▸ **READING PASSAGE**
○ ○ ○ ○ ○

Dick Smith Warns of Halal Certification Extortion-Fiction!
Summary of eRumor:
Emails and social media posts claim that Dick Smith, the owner of the Dick Smith Foods franchise in Australia, warns that halal certification amounts to extortion by the Islamic Council of Australia.
Dick Smith has not warned that halal certification is extortion.
A series of forwarded emails and social media posts called “A Warning from Dick Smith” that first surfaced online in 2014. The emails and posts claimed that Dick Smith warned that the Islamic Council of Australia was extorting businesses by charging fees to use the halal logo on food labels, but that’s not true.
Dick Smith Foods, an Aussie grocery chain, posted a statement on its website back in 2014 that explained its stance on halal certification. The company said it had decided not to pursue halal certification because of extra inspections and costs associated with it, not because it was extortion:
We have received a number of letters from people asking if we will be putting the Muslim Halal logo on our food.
To acquire Halal certification, payment is required to the endorsing body and involves a number of site inspections of both our growers and processors in order to ensure that our practices comply with the conditions of Halal certification. It is important to note that this does not reflect the quality of the food being processed or sold – it only means that the products are approved as being prepared in accordance with the traditions of the Muslim faith.
We are aware of an increasing number of large companies both in Australia and overseas, such as Kraft and Cadbury, who have obtained accreditation to use the Halal logo. We don’t believe they have done this because of any religious commitment but rather for purely commercial reasons. Perhaps these large organisations can afford to do this. While we have a choice however, we would prefer to avoid unnecessarily increasing the cost of our products in order to pay for Halal accreditation when this money would be better spent continuing to support important charitable causes where assistance is greatly needed.
Shortly after the Aussie grocery chain posted the message (which appears in its entirety above), someone added statements to make it appear that Dick Smith Foods warned that halal certification was extortion. Here are the parts that were falsely added to the original statement:
We point out that we have never been asked to put a Christian symbol (or any other religious symbol) on our food requiring that we send money to a Christian organisation for the right to do so.

○ ○ ○ ○ ○

▸ **RECORD SET**
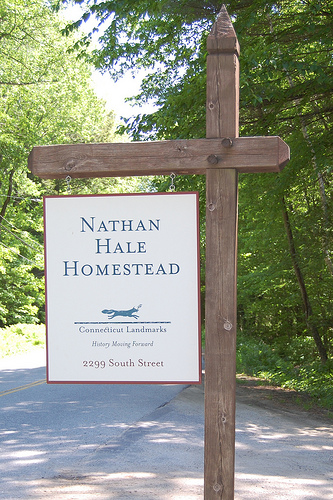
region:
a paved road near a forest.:
[0, 349, 331, 498]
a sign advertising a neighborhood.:
[57, 207, 199, 284]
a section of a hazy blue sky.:
[30, 0, 208, 142]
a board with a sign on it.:
[19, 129, 303, 180]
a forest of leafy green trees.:
[44, 0, 330, 401]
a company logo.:
[95, 294, 153, 319]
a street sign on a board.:
[75, 347, 176, 373]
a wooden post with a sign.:
[199, 7, 254, 498]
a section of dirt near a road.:
[236, 363, 331, 431]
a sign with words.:
[74, 319, 181, 336]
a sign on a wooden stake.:
[42, 185, 210, 390]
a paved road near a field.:
[0, 352, 330, 498]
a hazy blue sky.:
[35, 0, 278, 137]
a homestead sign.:
[42, 172, 202, 384]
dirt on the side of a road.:
[239, 373, 331, 424]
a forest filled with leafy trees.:
[43, 2, 331, 498]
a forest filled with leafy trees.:
[0, 0, 152, 361]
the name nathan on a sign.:
[76, 214, 179, 241]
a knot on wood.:
[216, 313, 237, 344]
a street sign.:
[71, 333, 166, 376]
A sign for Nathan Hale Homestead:
[38, 198, 205, 391]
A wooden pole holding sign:
[183, 287, 238, 499]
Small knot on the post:
[220, 316, 232, 333]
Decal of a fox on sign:
[93, 300, 152, 325]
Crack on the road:
[68, 407, 178, 484]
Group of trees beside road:
[171, 35, 327, 276]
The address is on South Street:
[73, 352, 175, 371]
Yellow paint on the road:
[4, 366, 34, 409]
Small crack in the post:
[216, 421, 232, 499]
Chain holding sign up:
[63, 168, 180, 192]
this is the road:
[9, 388, 75, 461]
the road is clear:
[23, 401, 74, 442]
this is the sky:
[106, 83, 125, 96]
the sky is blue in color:
[110, 83, 128, 101]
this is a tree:
[289, 4, 330, 377]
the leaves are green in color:
[253, 202, 277, 280]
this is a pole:
[204, 391, 235, 494]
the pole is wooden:
[206, 410, 225, 488]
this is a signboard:
[38, 196, 202, 382]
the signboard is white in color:
[148, 275, 175, 299]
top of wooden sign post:
[17, 4, 289, 205]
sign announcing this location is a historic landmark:
[33, 189, 204, 386]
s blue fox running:
[101, 301, 142, 321]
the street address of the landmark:
[76, 356, 169, 372]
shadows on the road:
[8, 364, 331, 495]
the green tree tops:
[4, 0, 329, 141]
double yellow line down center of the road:
[0, 374, 46, 406]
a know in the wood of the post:
[50, 152, 90, 172]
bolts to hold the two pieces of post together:
[200, 118, 257, 186]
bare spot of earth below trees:
[236, 370, 331, 442]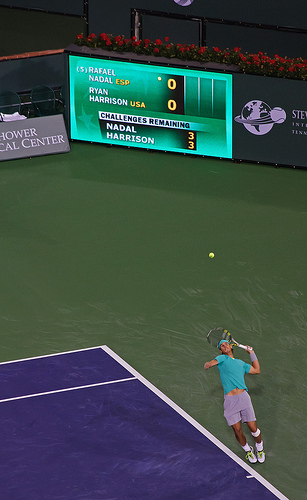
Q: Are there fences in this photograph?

○ ○ ○ ○ ○

▸ **TASKS TO CARRY OUT**
(a) Answer these about the Dick Smith halal rumor piece:
(i) In what year did the emails and posts first surface online?
(ii) Which two large companies does the grocery chain's statement name as having obtained halal accreditation?
(iii) On what does the company say the money would be better spent?
(b) Write what comes next in the Dick Smith halal rumor piece, picking up right after its last sentence.
The data here come from a different source than the text.

▸ **RESULTS BY TASK**
(a)
(i) 2014
(ii) Kraft and Cadbury
(iii) Continuing to support important charitable causes where assistance is greatly needed

(b)
Others would add that money paid to ANY Muslim ‘organisation’ (and you had better believe it: these people ARE ‘organised’) can easily find its way into the hands of Islamic extremist-fanatics and murderers, irrespective of assurances to the contrary. What other assurances do we accept from Muslims? Oh, that’s right, ‘Islam is a religion of PEACE’!
How less Australian can companies get, than to place money into the hands of those who seek to exploit us?” This is an example of how the leaders of Muslims in Aus/NZ are bullying large commercial organisations (especially in the food industry) into paying what is no more than blatant extortion money. The amazing part is that these weak-kneed organisations (Cadbury/ Schweppes/ Nestles/ Kraft etc.) actually pay the large sums demanded by these self-appointed religious bureaucrats. Of course, the manufacturers promptly pass this levy on to unwitting consumers as cost increases. Next time you buy a block of Cadbury’s chocolate, look for the Halal Certification seal on the wrapper. So, regardless of your own religious faith, you end up subsidizing Islam.
The Council also controls the Muslim voter bloc which, as yet, does not have sufficient critical mass to make a difference – but give them time.
Several state jurisdictions are under pressure to adopt or permit Sharia Law in Marriage, Family and Property matters and some, under the delusion that they are being progressively liberal, are permitting this. This has already happened in some local authorities in the U.K.
Google the U.K. Education Department’s current investigation into the conduct of Muslim-run schools in the Birmingham area of England.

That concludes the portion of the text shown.